As humanitarian crises become increasingly complex and protracted, the number of people in need of humanitarian assistance has soared, from 78 million in 2015 to an unprecedented 235 million in 2021. Humanitarian funding requirements have grown accordingly, from US$16 billion to $35 billion over the same period according to the Global Humanitarian Overview released by the United Nations Office for the Coordination of Humanitarian Affairs (OCHA). In 2020, the Coronavirus Disease 2019 (COVID-19) pandemic alone caused $9.5 billion in humanitarian funding needs.

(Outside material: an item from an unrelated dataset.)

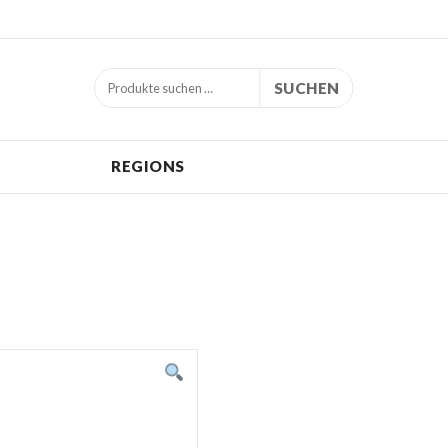
SUCHEN
REGIONS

New and emerging technologies can support this paradigm shift from reaction to anticipation by enabling earlier, faster and potentially more effective humanitarian action. Artificial intelligence can facilitate analysis and interpretation of vast and complex humanitarian datasets to improve projections and decision-making. Mobile applications, chatbots and social media can create immediate feedback loops with people affected by humanitarian crises. Unmanned aerial vehicles (UAVs) and remote sensing can speed up the assessment, mapping and monitoring of vulnerabilities. Digital cash can provide rapid and flexible assistance. And biometrics can help establish digital identity and reconnect families. Together these technologies can lead to better access to information, assistance and livelihoods, and facilitate stronger, more relevant needs analysis, a more prioritized and people-centred response, and more meaningful and systematic monitoring.

This study examines opportunities for solving technology-related problems across the humanitarian programme cycle, challenges posed by new and emerging technologies in humanitarian contexts, and enablers of technology in the humanitarian sector.